Ürdün'e 6 yıl aradan sonra tekrar gittim.
Ürdün benim en sevdiğim ülkelerden biri, çünkü neden orada Petra var, Dead Sea var, Aqaba var...Ve tabi onca gezdiğim Arap ülkesinde yapay olmayan ve içinde tarih olan bir ülke olduğu için. Bi de ordaki iş arkadaşlarım beni çok iyi gezdirip ağarladıkları için sanırım :) Keşke fırsatım olsaydı da tekrar gezebilseydim Petra'yı. Ama artık seyahatlerde kalış süremi en aza indirmek için ekstra gün kalıp gezmeye vakit ayıramıyorum malesef.
Bu seferde gittiğim gibi geldim gibi birşey oldu.
Ama neyseki eğitim verdiğim katılımcılardan biri beni Amman'ın hiç görmediğim bir sokağına gezmeye götürdü, Rainbow Street.

Aslında bizim gezdiğimiz saatlerde çok boştu çünkü henüz hava çok sıcaktı ve kimsecikler etrafta yoktu. Ivırzıvırcıların olduğu cadde desen zaten bomboştu :) Ama bir iki çok eğlenceli mağaza gezme fırsatım oldu ve bir kaç özel şeyin tadına bakma o da bence bir gezgin için yeterli :)

Rainbow Caddesin'de yürüken, Ürdün'ün en eski Falafel'cisine rastlamak mümkün. İlk defa Falafel yediğim için bir karşılaştırma yapamıycam ama gayet güzeldi bence. Ekmek arası alıp biraz ilerdeki manzaralı bir yerde oturup yedik.




İşte manzaralı yer, aslında orda da vadiye bakan kafelerde oturmak mümkün.


Gezdiğimiz klasik hediyelik eşya mağzaları arasında en karizmatik olanı buydu- Mlabbas. Ordan posta kartı ve bir de Simpson'ların Ürdün özel kıyafteleri içinde olduğu bir T-shit aldım kocaya. 

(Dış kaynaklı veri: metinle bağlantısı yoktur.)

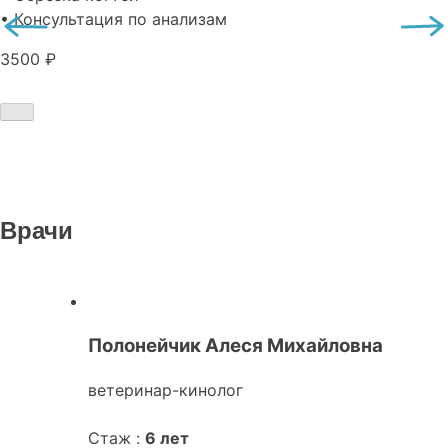
• Консультация по анализам
3500 ₽
Врачи
Полонейчик Алеся Михайловна
ветеринар-кинолог
Стаж :
6 лет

Rainbow Caddesinde yokuş aşağı devam ederken bir kemerin altan geçince ıvırzıvırcı stantlarının olduğu sokağa geldik ama dediğim gibi bomboştu. 


Daha sonra bu caddeyi boylu boyunca yürüyüp uzun merdivenlerden inince, karşınıza gene bir Vadi manzarası çıkıyor. Karşı taraf Ürdün'ün içindeki Roma kalıntıları alanı. Orayı önceki gelişlerimde gezmiştim. Şehrin içinde gerçekten güzel bir yerdi. 



Bu manzaraya çıktıktan sonra sola doğru yürüyünce gene çok karizmatik bir mağazaya çıktık.
Gene hediyelik eşyalar ama bu sefer daha bir tasarım ve daha bir özenli ve güzel.



Vee son olarak arabayı park ettiğimiz yerden aldık ve Ürdün'ün en iyi künefecisine geldik. Künefe güzel olmasına güzeldi ama ben tok olduğumdan hakkını veremedim. Künefecide de oturacak yer yoktu bu arada, alıp elinizde yiyorsunuz. Bu arada künefenin üstüne bolca kaju ve antep fıstığı koyuyorlar. Bu da onların sitili işte.